## TF-IDF Exercise

This notebook demonstrates TF-IDF encoding on machine learning related sentences.

TF-IDF (Term Frequency-Inverse Document Frequency) aims to quantify the importance of a given word relative to other words in the document and in the corpus.

In [22]:
# Define the documents
documents = [
    "Often, machine learning tutorials will recommend or require that you prepare your data in specific ways before fitting a machine learning model.",
    "Getting started in applied machine learning can be difficult, especially when working with real-world data.",
    "One good example is to use a one-hot encoding on categorical data."
]

# Preprocess the documents (lowercase and remove punctuation)
processed_docs = [doc.lower().replace(".", "").replace(",", "").replace("-", " ") for doc in documents]
processed_docs

['often machine learning tutorials will recommend or require that you prepare your data in specific ways before fitting a machine learning model',
 'getting started in applied machine learning can be difficult especially when working with real world data',
 'one good example is to use a one hot encoding on categorical data']

In [None]:
from sklearn.feature_extraction.text import TfidfVectorizer

tfidf = TfidfVectorizer()
bow_rep_tfidf = tfidf.fit_transform(processed_docs)

# IDF for all words in the vocabulary
print("IDF for all words in the vocabulary", tfidf.idf_)
print("-" * 10)

# All words in the vocabulary
print("All words in the vocabulary", tfidf.get_feature_names_out())
print("-" * 10)

# TFIDF representation for all documents in the corpus
print("TFIDF representation for all documents in our corpus\n", bow_rep_tfidf.toarray())
print("-" * 10)

# Test with a new sentence
temp = tfidf.transform(["machine learning data"])
print("TFIDF representation for 'machine learning data':\n", temp.toarray())
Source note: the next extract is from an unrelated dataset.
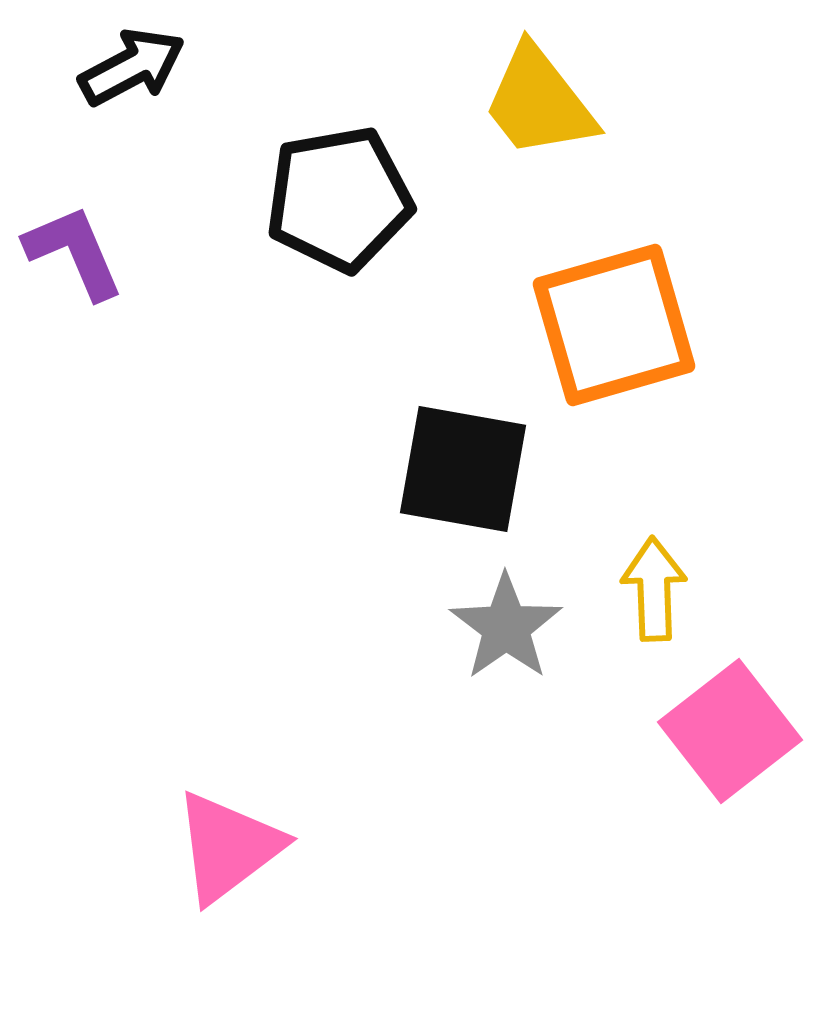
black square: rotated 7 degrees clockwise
IDF for all words in the vocabulary [1.69314718 1.69314718 1.69314718 1.69314718 1.69314718 1.
 1.69314718 1.69314718 1.69314718 1.69314718 1.69314718 1.69314718
 1.69314718 1.69314718 1.28768207 1.69314718 1.28768207 1.28768207
 1.69314718 1.69314718 1.69314718 1.69314718 1.69314718 1.69314718
 1.69314718 1.69314718 1.69314718 1.69314718 1.69314718 1.69314718
 1.69314718 1.69314718 1.69314718 1.69314718 1.69314718 1.69314718
 1.69314718 1.69314718 1.69314718 1.69314718 1.69314718]
----------
All words in the vocabulary ['applied' 'be' 'before' 'can' 'categorical' 'data' 'difficult' 'encoding'
 'especially' 'example' 'fitting' 'getting' 'good' 'hot' 'in' 'is'
 'learning' 'machine' 'model' 'often' 'on' 'one' 'or' 'prepare' 'real'
 'recommend' 'require' 'specific' 'started' 'that' 'to' 'tutorials' 'use'
 'ways' 'when' 'will' 'with' 'working' 'world' 'you' 'your']
----------
TFIDF representation for all documents in our corpus
 [[0.         0.         0.22057047 0.         0.         0.13

The TF-IDF representation shows the importance of each word in each document relative to the entire corpus. Words that appear frequently in one document but rarely across all documents will have higher TF-IDF scores.